Tuesday, October 9, 2012

Why Do We Want Stocks to Go Up?

Comment of the day comes from TFF:

When asset prices go up, you are poorer.

When asset prices go down, you are richer.

That equation holds true as long as you are in the accumulation phase of your life. It reverses in retirement, and is perhaps ambiguous for somebody nearing retirement, but for somebody in their 20s, 30s, and 40s, it is undeniably true.

As someone who’s saving for retirement, this is clearly true. My preference is for assets in general, and stocks in particular, to be as low as possible for as long as possible, so that I can accumulate as many of them as I can before they go up and as few as necessary after they’ve become expensive.

But here’s the weird thing: most of the people cheering for the stock market to go up are in the accumulation phase of their careers, not the spending phase. They’re still putting money into retirement funds, and they aren’t intending on spending it for decades. So why are they so happy when stocks go up, and sad when stocks go down? Shouldn’t it be the other way around?

One good reason is that if you require a certain annualized rate of return over the years that you save for retirement, then every year that return is low only serves to push the necessary future return further and further out of reach.

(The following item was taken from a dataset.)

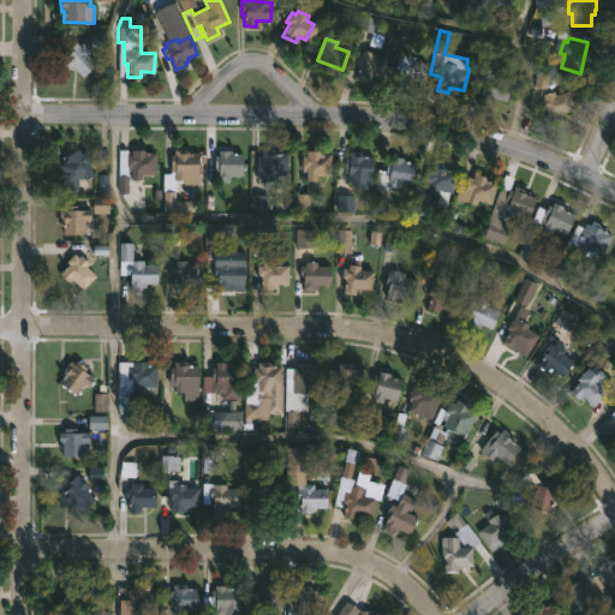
[(509,83),(505,101),(490,100),(490,103),(478,100),(483,85),(473,83),(484,40),(500,45),(493,70),(495,70),(493,78),(509,83)]
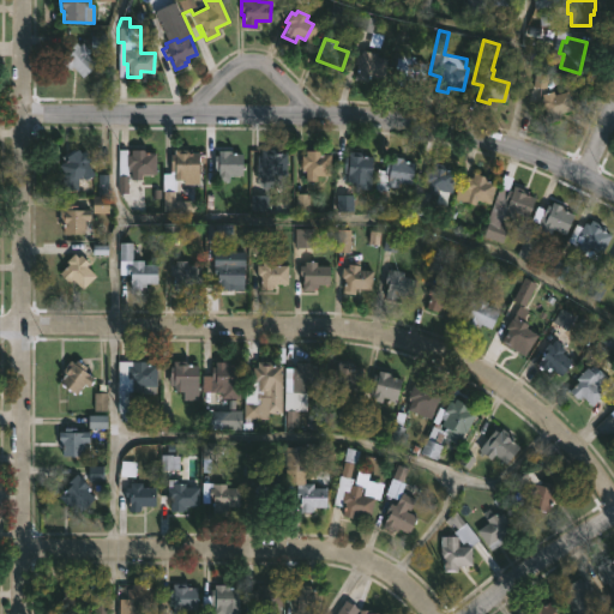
[(76,42),(79,46),(83,42),(90,52),(86,55),(95,65),(82,77),(71,66),(66,70),(59,61),(64,58),(62,54),(76,42)]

A less good reason is the internalization of the false promise of compound interest — the idea that you want your money to be compounding from day one. In reality, yields go up when prices go down, and you still want to be able to compound at high yields, when prices are low, rather than at low yields, when prices have risen. If you can save for decades at a steady real yield of 5% with prices going nowhere, you’ll accumulate much more money than if you start saving at 5% and then rates quickly drop to 1%. Even after accounting for the capital gain on the first bonds you bought.

The main reason, however, is simply psychological. If asset prices go up, that means people with assets are richer, and have made money in the markets. If you’re rich and you’ve made money, that makes you happy. Even if over the long term you’d be better off if you were able to continue buying bargains.